Amity is a town in Allegany County, New York, United States. The population was 2,185 at the 2020 census. The name of the town means "friendship."

The Town of Amity is near the middle of Allegany County and is northeast of Olean. The county seat, Belmont, is in Amity.

== History ==
After being first settled circa 1804, Amity was formed in 1830 from parts of the Towns of Angelica and Scio. In 1856, part of Amity was used to found the Town of Ward.

==Notable person==
- Hamilton Ward, Sr., congressman and judge

==Geography==
According to the United States Census Bureau, the town has a total area of 34.6 sqmi, of which 34.5 sqmi is land and 0.1 sqmi (0.23%) is water.

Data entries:
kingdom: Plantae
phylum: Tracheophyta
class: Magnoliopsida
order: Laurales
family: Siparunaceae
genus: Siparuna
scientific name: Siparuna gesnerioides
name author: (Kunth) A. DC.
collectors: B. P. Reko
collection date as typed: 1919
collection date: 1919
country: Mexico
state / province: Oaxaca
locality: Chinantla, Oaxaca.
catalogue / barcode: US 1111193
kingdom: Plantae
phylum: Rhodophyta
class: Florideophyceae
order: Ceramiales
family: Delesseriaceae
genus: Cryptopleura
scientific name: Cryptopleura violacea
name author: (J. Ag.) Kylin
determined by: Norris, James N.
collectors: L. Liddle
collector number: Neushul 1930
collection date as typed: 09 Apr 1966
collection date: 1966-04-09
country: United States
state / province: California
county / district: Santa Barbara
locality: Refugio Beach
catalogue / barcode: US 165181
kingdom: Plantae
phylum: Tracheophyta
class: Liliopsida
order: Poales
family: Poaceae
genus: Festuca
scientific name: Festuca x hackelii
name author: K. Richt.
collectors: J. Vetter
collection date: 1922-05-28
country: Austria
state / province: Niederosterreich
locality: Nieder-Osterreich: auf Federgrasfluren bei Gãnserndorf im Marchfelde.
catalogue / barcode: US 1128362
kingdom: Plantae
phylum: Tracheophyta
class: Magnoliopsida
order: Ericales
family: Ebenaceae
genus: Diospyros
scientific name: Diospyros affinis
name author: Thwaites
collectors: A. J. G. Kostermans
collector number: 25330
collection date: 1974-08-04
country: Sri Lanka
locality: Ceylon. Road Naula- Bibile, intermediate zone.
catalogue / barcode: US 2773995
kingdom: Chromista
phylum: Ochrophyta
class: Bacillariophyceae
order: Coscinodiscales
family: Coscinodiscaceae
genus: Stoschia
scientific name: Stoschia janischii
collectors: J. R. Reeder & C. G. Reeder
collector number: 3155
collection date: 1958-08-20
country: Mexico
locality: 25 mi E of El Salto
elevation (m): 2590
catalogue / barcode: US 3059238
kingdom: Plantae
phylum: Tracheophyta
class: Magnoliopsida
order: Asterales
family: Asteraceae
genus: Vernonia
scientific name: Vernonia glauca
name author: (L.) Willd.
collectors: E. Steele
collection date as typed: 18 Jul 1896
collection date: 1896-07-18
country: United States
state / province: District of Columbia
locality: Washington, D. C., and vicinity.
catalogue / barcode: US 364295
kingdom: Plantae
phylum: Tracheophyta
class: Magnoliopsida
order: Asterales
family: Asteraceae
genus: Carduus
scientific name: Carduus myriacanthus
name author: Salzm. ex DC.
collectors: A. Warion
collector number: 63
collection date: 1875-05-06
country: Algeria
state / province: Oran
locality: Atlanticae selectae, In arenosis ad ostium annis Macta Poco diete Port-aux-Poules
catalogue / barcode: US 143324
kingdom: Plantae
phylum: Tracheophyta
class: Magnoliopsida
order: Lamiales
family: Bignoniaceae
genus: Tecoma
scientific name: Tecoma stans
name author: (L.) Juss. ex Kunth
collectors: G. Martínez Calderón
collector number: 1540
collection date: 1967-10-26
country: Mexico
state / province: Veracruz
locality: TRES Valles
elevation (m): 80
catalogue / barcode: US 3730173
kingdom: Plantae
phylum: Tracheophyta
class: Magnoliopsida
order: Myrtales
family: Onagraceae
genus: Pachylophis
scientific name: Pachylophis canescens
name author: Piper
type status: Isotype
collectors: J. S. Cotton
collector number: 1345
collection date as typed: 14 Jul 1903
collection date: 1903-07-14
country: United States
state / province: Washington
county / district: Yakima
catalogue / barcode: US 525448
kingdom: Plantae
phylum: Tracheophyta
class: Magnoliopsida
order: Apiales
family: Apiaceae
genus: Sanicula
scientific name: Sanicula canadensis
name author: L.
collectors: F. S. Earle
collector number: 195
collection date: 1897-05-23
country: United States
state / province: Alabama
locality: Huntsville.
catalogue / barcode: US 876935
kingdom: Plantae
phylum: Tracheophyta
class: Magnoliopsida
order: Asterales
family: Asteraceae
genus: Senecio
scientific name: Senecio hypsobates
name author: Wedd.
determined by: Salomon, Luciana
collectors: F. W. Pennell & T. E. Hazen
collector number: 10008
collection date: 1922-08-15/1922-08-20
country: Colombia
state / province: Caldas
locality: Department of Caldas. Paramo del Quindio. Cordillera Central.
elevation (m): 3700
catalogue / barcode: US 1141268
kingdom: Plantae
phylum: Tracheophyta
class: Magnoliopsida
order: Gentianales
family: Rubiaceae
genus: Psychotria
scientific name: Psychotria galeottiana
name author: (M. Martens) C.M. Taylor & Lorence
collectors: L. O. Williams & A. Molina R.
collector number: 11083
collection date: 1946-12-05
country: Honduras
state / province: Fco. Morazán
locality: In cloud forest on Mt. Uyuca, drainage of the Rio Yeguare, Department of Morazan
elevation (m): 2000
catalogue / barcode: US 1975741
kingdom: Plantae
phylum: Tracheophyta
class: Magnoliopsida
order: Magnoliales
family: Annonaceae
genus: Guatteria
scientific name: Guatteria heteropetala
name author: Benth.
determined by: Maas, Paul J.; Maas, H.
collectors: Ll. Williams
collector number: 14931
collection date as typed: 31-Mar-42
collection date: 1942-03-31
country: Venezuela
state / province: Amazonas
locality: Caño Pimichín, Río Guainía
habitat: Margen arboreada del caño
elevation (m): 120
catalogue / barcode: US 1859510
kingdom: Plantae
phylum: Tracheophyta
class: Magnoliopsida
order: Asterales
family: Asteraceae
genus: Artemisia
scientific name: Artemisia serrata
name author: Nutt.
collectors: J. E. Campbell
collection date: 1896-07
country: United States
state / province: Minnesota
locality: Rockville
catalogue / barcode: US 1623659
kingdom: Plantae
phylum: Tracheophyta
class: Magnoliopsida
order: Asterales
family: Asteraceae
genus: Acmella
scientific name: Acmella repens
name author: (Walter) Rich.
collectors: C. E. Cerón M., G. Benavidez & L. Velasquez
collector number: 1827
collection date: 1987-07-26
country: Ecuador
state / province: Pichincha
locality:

▸ SET OF TASKS
A - Answer the following from the passage on the town of Amity, one answer per line:
(i) What was the town's population at the 2020 census?
(ii) From parts of which two towns was Amity formed in 1830?
(iii) Which town was founded in 1856 from part of Amity?
B - Update the passage on the town of Amity, starting at "The Town of Amity" and ending at "Town of Ward.", by replacing "circa" with "around".
C - Continue the passage on the town of Amity, starting after its final sentence.
The data entries above are separate material, unrelated to the passage on the town of Amity.

▸ ANSWERS IN ORDER
A -
(i) 2,185
(ii) Angelica and Scio
(iii) Ward

B -
The Town of Amity is near the middle of Allegany County and is northeast of Olean. The county seat, Belmont, is in Amity.

== History ==
After being first settled around 1804, Amity was formed in 1830 from parts of the Towns of Angelica and Scio. In 1856, part of Amity was used to found the Town of Ward.

C -
The Genesee River flows northward through the town. The Southern Tier Expressway (New York State Route 17/Interstate 86) passes through the northwest corner of the town, north of Belvidere. New York State Route 19 and New York State Route 244 intersect at Belmont.

==Demographics==

As of the census of 2000, there were 2,245 people, 885 households, and 601 families residing in the town. The population density was 65.0 PD/sqmi. There were 1,120 housing units at an average density of 32.4 /sqmi. The racial makeup of the town was 97.68% White, 0.76% African American, 0.04% Native American, 0.09% Asian, 0.09% from other races, and 1.34% from two or more races. Hispanic or Latino of any race were 0.76% of the population.

There were 885 households, out of which 30.6% had children under the age of 18 living with them, 52.5% were married couples living together, 11.3% had a female householder with no husband present, and 32.0% were non-families. 26.6% of all households were made up of individuals, and 12.8% had someone living alone who was 65 years of age or older. The average household size was 2.48 and the average family size was 2.98.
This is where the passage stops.